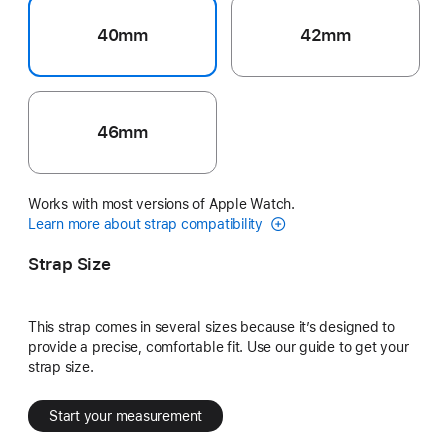
40mm
42mm
46mm
Works with most versions of Apple Watch.
Learn more about strap compatibility
Strap Size
This strap comes in several sizes because it’s designed to
provide a precise, comfortable fit. Use our guide to get your
strap size.
Start your measurement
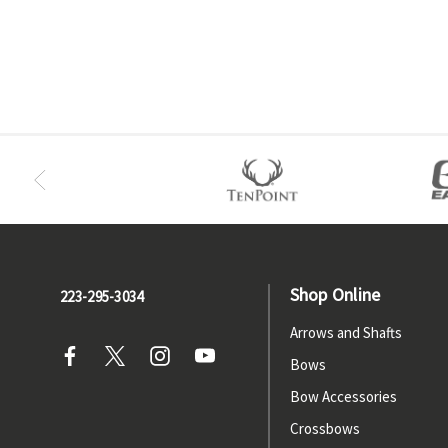
Shop Online
223-295-3034
Arrows and Shafts
Bows
Bow Accessories
Crossbows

────────────────

*Problem:*
Update the listing above by giving its text again with "Shop Online" changed to "Buy Online" and nothing else altered. Leave the pictures out.

*Final answer:*
40mm
42mm
46mm
Works with most versions of Apple Watch.
Learn more about strap compatibility
Strap Size
This strap comes in several sizes because it’s designed to
provide a precise, comfortable fit. Use our guide to get your
strap size.
Start your measurement
Buy Online
223-295-3034
Arrows and Shafts
Bows
Bow Accessories
Crossbows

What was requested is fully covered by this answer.